Henri Mova 2 - Incohérence entre la science et la politique : quand Henri Mova justifie ses faiblesses !

Tout part d’une discussion sur WhatsApp, dans le groupe « Débats et Informations » dont le journaliste Jean-Médard Liyoso de Congo Canal Télévision (CCTV) est administrateur. Le secrétaire général du Parti du Peuple pour la Reconstruction et la Démocratie (PPRD) critique les journées villes-mortes décrétées par l’Opposition : « si vous croyez que vous changerez de régime en restant à la maison, vous vous foutez le doigt dans l’œil jusqu’à la moelle épinière ».

La réaction de journaliste Moïse Musangana : « prof. Mova, ces propos s’ils viennent de vous c’est vraiment lamentable pour le pays. Quelle opposition voudriez-vous avoir s’il n’y a pas de Majorité digne? Une Majorité dépourvue de leadership, non respectueuse des lois du pays et des institutions, sans vertus démocratiques et un bilan à présenter après 10 ans de mandat. On ne vous reconnait pas : entre l’auditoire et l’arène politique, c’est le jour et la nuit pour vous prof. Vous avez rédigé une thèse de 1200 pages alors que présentement 350 pages suffisent pour nous tourner en bourriques ».

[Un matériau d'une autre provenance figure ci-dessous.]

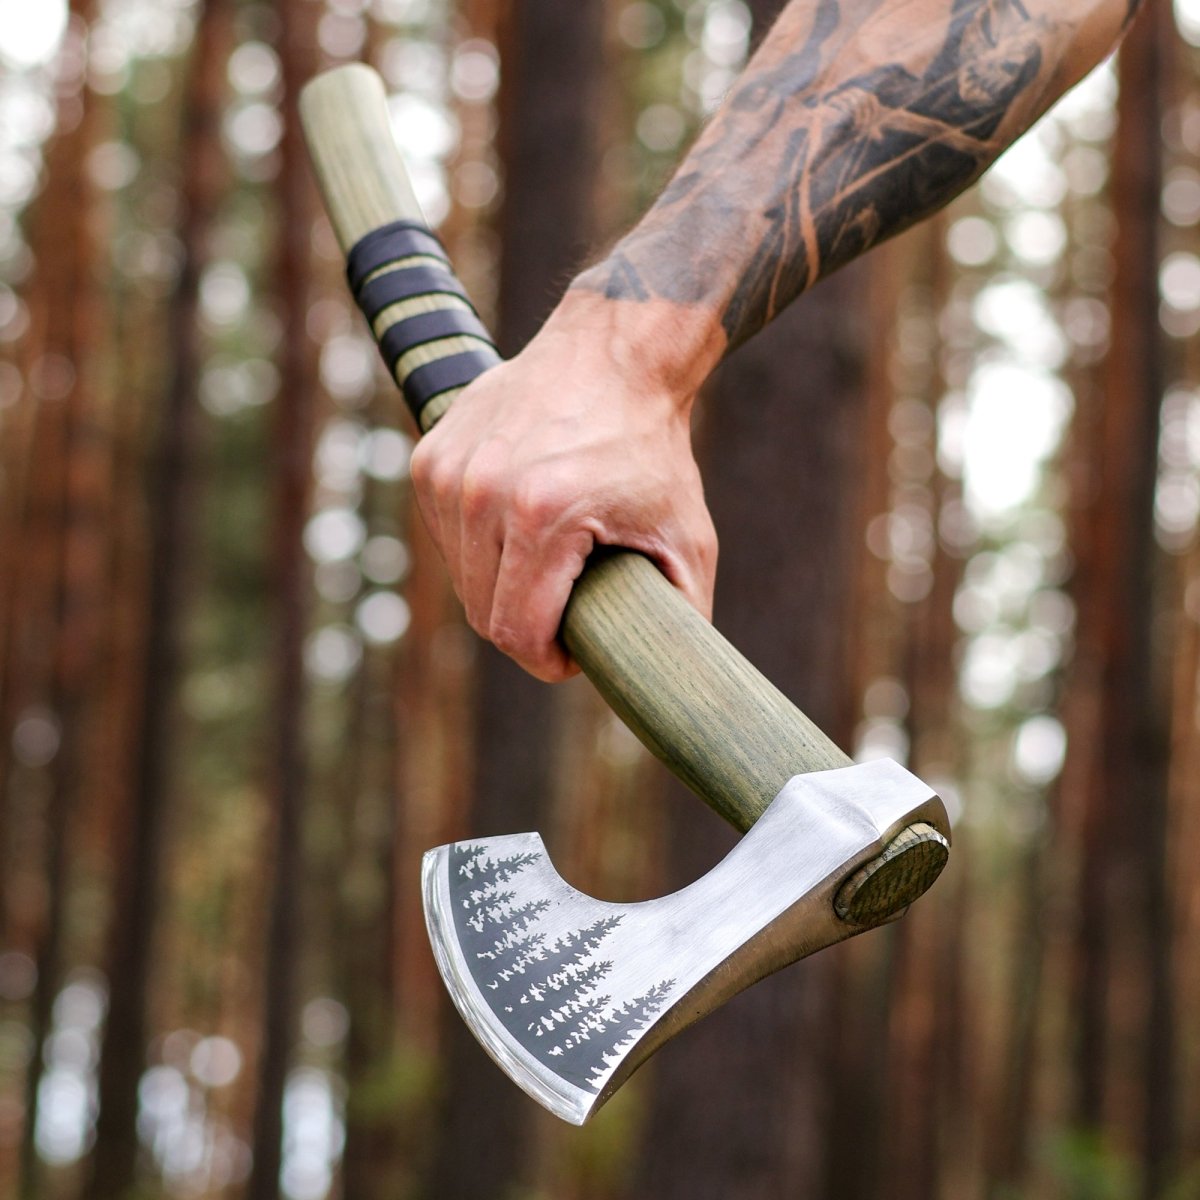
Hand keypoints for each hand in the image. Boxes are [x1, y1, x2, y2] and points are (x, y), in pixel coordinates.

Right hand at [409, 290, 720, 681]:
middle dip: (526, 630)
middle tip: (566, 615)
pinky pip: (447, 539)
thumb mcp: (688, 538)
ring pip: (462, 580)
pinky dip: (480, 549)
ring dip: (501, 589)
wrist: (613, 354)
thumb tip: (668, 681)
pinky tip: (519, 526)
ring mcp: (449, 472)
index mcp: (542, 516)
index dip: (547, 661)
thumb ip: (683, 618)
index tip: (574, 655)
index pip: (516, 633)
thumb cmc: (652, 449)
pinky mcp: (430, 458)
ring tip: (548, 566)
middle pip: (484, 614)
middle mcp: (482, 492)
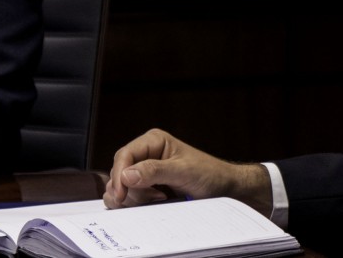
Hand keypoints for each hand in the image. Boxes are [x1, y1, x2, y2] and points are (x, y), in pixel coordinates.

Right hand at [103, 129, 272, 215]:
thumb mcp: (183, 171)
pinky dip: (136, 202)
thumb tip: (126, 174)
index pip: (124, 156)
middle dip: (131, 189)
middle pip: (120, 173)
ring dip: (135, 197)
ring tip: (161, 198)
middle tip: (156, 197)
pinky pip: (128, 195)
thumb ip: (155, 171)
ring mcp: (144, 169)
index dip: (119, 175)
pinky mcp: (146, 184)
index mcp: (154, 140)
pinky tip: (157, 201)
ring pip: (121, 186)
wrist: (223, 187)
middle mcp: (146, 152)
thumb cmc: (209, 174)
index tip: (122, 194)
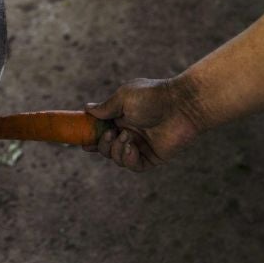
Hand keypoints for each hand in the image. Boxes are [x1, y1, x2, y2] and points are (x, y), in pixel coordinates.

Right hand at [84, 78, 204, 171]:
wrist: (182, 105)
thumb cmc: (153, 97)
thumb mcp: (123, 97)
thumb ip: (106, 107)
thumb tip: (87, 109)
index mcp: (121, 117)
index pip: (101, 130)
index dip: (90, 137)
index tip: (81, 141)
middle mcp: (129, 132)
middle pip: (106, 148)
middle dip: (102, 144)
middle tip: (110, 134)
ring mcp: (141, 145)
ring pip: (118, 158)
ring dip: (116, 150)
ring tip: (127, 137)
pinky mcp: (152, 157)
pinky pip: (134, 166)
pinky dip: (128, 159)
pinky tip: (132, 147)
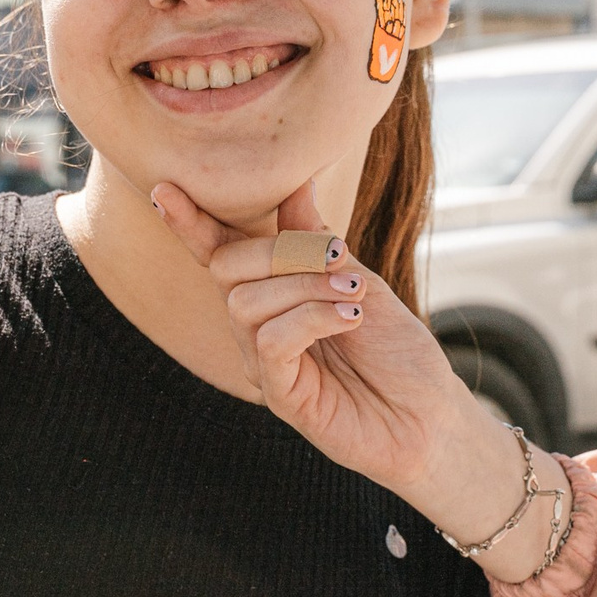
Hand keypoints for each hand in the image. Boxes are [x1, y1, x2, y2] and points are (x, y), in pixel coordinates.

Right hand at [153, 181, 543, 578]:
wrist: (431, 414)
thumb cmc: (396, 349)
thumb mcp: (358, 278)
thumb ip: (317, 240)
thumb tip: (295, 183)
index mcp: (271, 294)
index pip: (218, 253)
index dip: (190, 224)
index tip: (165, 187)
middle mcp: (256, 328)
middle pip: (226, 268)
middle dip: (279, 250)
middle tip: (338, 255)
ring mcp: (263, 363)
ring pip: (246, 302)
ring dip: (306, 286)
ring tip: (353, 294)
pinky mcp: (280, 396)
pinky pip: (272, 341)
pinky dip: (313, 317)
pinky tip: (350, 317)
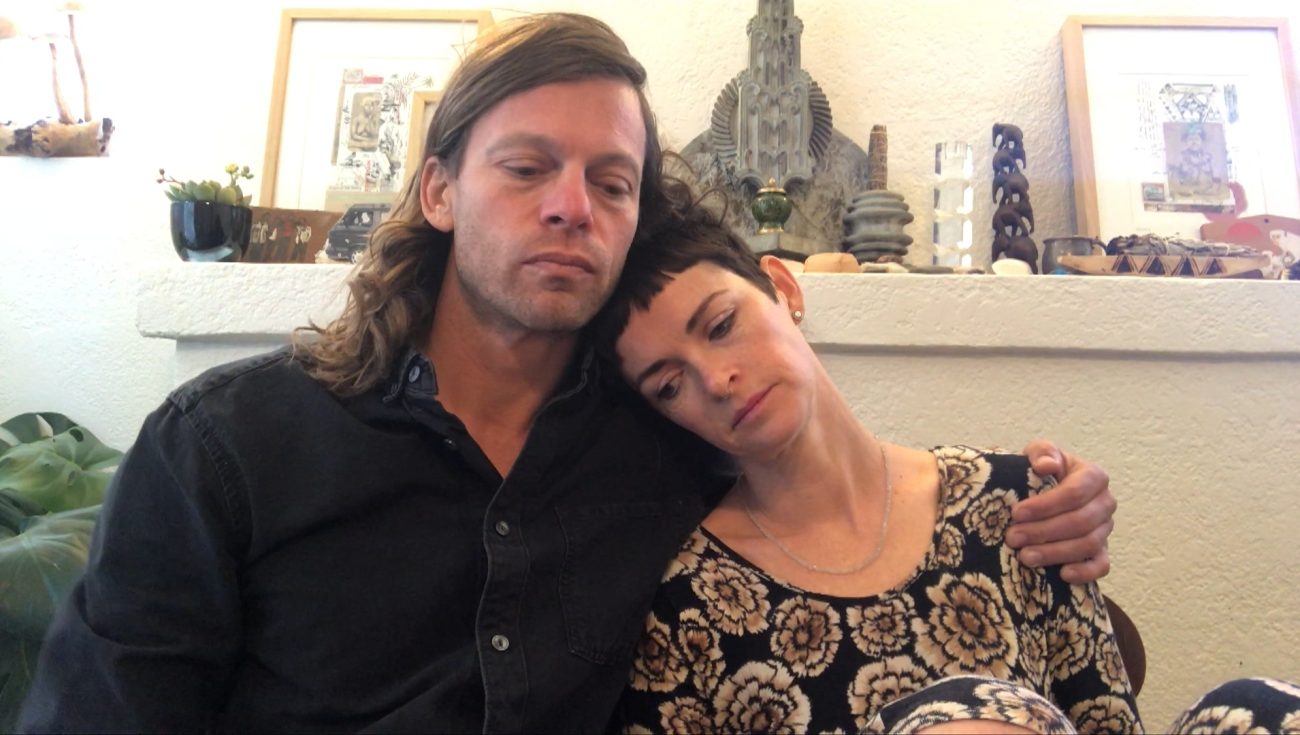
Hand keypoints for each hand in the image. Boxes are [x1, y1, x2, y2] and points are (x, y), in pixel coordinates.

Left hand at [1007, 440, 1115, 583]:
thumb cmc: (1042, 471)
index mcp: (1094, 476)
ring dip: (1055, 552)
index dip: (1045, 505)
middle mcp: (1105, 503)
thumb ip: (1042, 453)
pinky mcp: (1102, 551)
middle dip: (1044, 531)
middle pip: (1080, 522)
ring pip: (1088, 544)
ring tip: (1025, 556)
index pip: (1075, 493)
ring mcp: (1106, 528)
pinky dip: (1085, 572)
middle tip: (1013, 538)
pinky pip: (1102, 565)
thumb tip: (1047, 466)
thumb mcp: (1039, 454)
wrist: (1046, 490)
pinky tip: (1063, 574)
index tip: (1016, 513)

Une autre intervention est de l’administrateur du groupe, Jean-Médard Liyoso : « prof. Mova, beaucoup de gens vous connaissent sur le plan scientifique… vous feriez mieux de revoir si possible votre marche politique. Car, mieux vaut tard que jamais ».

Le professeur Henri Mova leur répond : « vous croyez m’intimider ou me prendre par les sentiments ! C’est trop tard, j’ai choisi mon chemin. Concernant la science, la trentaine de livres expose suffisamment ma pensée. La postérité s’en contentera si je disparaissais précocement…Ma pensée est déjà dans mes livres. Vous lisez encore Socrate alors qu’il est déjà mort et il n’avait jamais écrit ».

A Jean-Médard Liyoso de conclure visiblement avec regret : « quand les hommes de Dieu  (pasteurs, évangélistes, prêtres, abbés…) nous prêchent la bible, parfois tout le monde ne le croit pas le même jour !  Et la bible nous enseigne que tous les prédestinés seront convertis avant la fin du monde ! Heureusement que vous semblez être  conscient d’avoir déjà fait l’essentiel sur le plan scientifique. Pour le reste, vous semblez aussi bien deviner la suite. Voilà pourquoi, vous avez choisi votre camp. Toutefois, les pasteurs ne vont pas arrêter de prêcher la bonne nouvelle ! »

Ces têtes à matière grise qui déçoivent…  

Le professeur-secrétaire général du PPRD n’est pas le seul intellectuel à haute facture à étonner. Ils sont nombreux ces professeurs d’université aux vertus douteuses. Et le « fléau » date de la deuxième République avec le Maréchal Mobutu. Ce dernier avait un pré-carré bien grainé  d’éminents professeurs d’université, mais qui malheureusement avec lui, ont conduit le pays vers le gouffre.

Cette triste réalité est vécue aujourd’hui avec le jeune président  Joseph Kabila qui s’est aussi entouré des têtes à matière grise scientifiquement respectables (Evariste Boshab, Adolphe Lumanu, Emile Bongeli, Auguste Mampuya, Néhémie Mwilanya, Modeste Bahati, Mashako Mamba, Théophile Mbemba…), mais dont les prestations sont en deçà de toute appréciation de la bonne gouvernance. Et comme l’a dit Moïse Musangana à Henri Mova : entre l’auditoire et l’arène politique, c’est le jour et la nuit.

Face à ce comportement contrastant, certains analystes déduisent tristement que les professeurs d’université  congolais ne sont plus à respecter ni à craindre comme cela se fait sous d’autres cieux où cette qualité inspire la personnalité et la respectabilité.  Au Congo, ce sont tout simplement des personnes qui ont fait de grandes dissertations, mais qui sont socialement et politiquement immorales. Les professeurs d’université congolais ne sont plus également enviables pour la simple raison qu’ils mettent en exergue leurs ventres au lieu de leurs têtes. Un exemple bien dommage pour les étudiants qu’ils enseignent et qui sont futurs cadres du pays.